Ein sonniger Samstag in Dresden, und wir besuchen den Flohmarkt in einer recht barock anmutenden, gepflegten Gegend. Eifrig grabe ich in einer von vielen Bücherkisten, um noch einen Schatz zu ergattern, so als ob der Händler die Schätze nicht ohnehin schon aussortiert hätte.

Nun, wer das Füllen des heimischen Regals als Wertanlage betrachtet, ist ohnehin ein armer Fink, tröste ich mich, es geht ja um die spektakulären Inhalte! Während ich also den einen Karton auf links drehe und mich durch Unterhaltungsromane wühle, unterlasse ich den flüchtigen Seitenblick zu meiner Frau, die sicher schon weiter möchte. Heute habe ich vielleicht kein Glück, denke ich mir.

Aber dann! Ich gerate an einen Karton, der aus der Haushaltsauflösung eines linken Intellektuellen kommen muß, Zola, Lukács, Mann, Marx, zwei bis drei Bücher habe ich mir schon zur Seite gelegt. Das Verlagswesen in der DDR war gar nicht so schlecht, nur einseitig, und heute werden einem diese damals schon billigen Bücher noch billiger hinterhergeschmissen.

Der Stand wird von einem Rentnerehepaar betrieben, ich bemerke, daß meine Frau mit der Dame des Standes ins Gespräch gekommen ist. Der Herr, mit Marxschem Vollbart und Latzhose, schaut etwas – so scheint’s mir jedenfalls – spöttisch auf mich herunter. Es sei doch ein recht bürgerliches Hobby, so nach Büchern zu schauen, meint er.

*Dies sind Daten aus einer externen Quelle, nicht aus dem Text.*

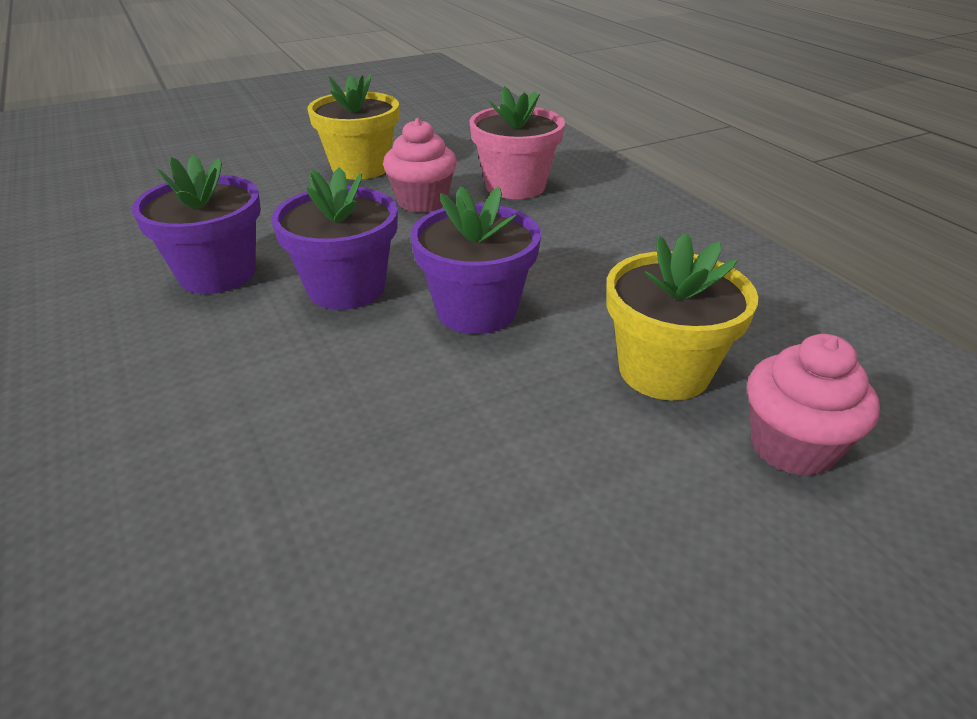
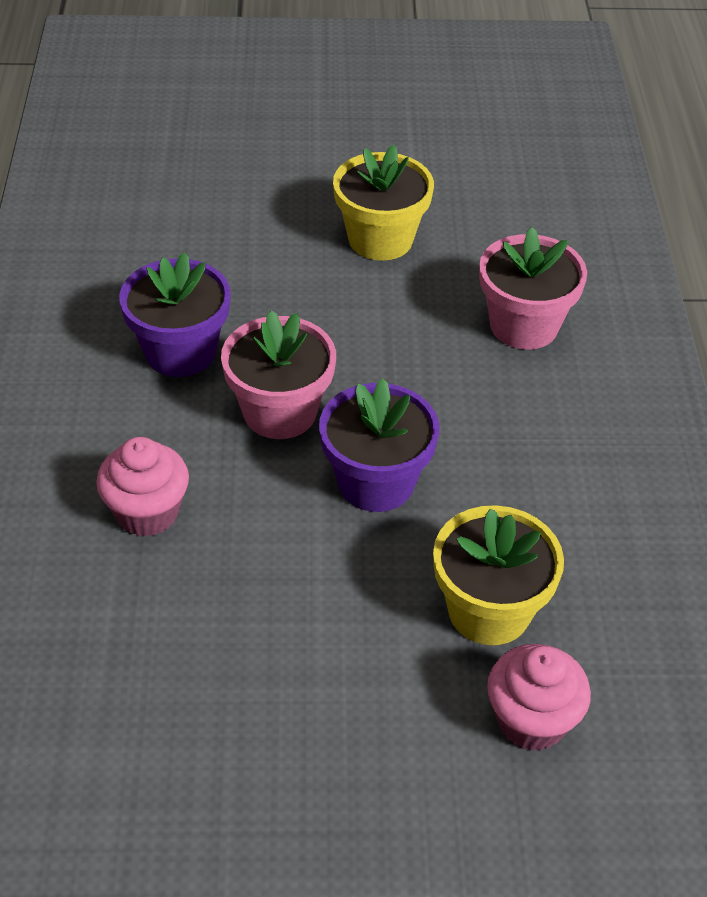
camera: 25 degrees right, 10 degrees up
purple flower pot [272,167,398,310] -> pink flower pot [221,310,336,439]
pink cupcake [383,118,457,213] -> pink cupcake moved to [96,437,189,537]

Ich kann diesen Kommentar nicht einsortieren, zeige auf die aussortierten Bücher und antworte: „Was wolln’se denn dafür haben?“ – „Sie kommen nicht von hier, oder?“ – „Sind zwölf Euro okay?“ – „Zwanzig!“ – „Fuffzehn und das hier noch dazu.“ So kommen wir dann ins Geschäft. Als wir dann gehen, murmelt er so etwas wie: „Ich kann diesen Dialekt nicht leiden.“ Er meint mein Hochdeutsch! Aber vielleicht habe ich mir das auch nur eingebildet.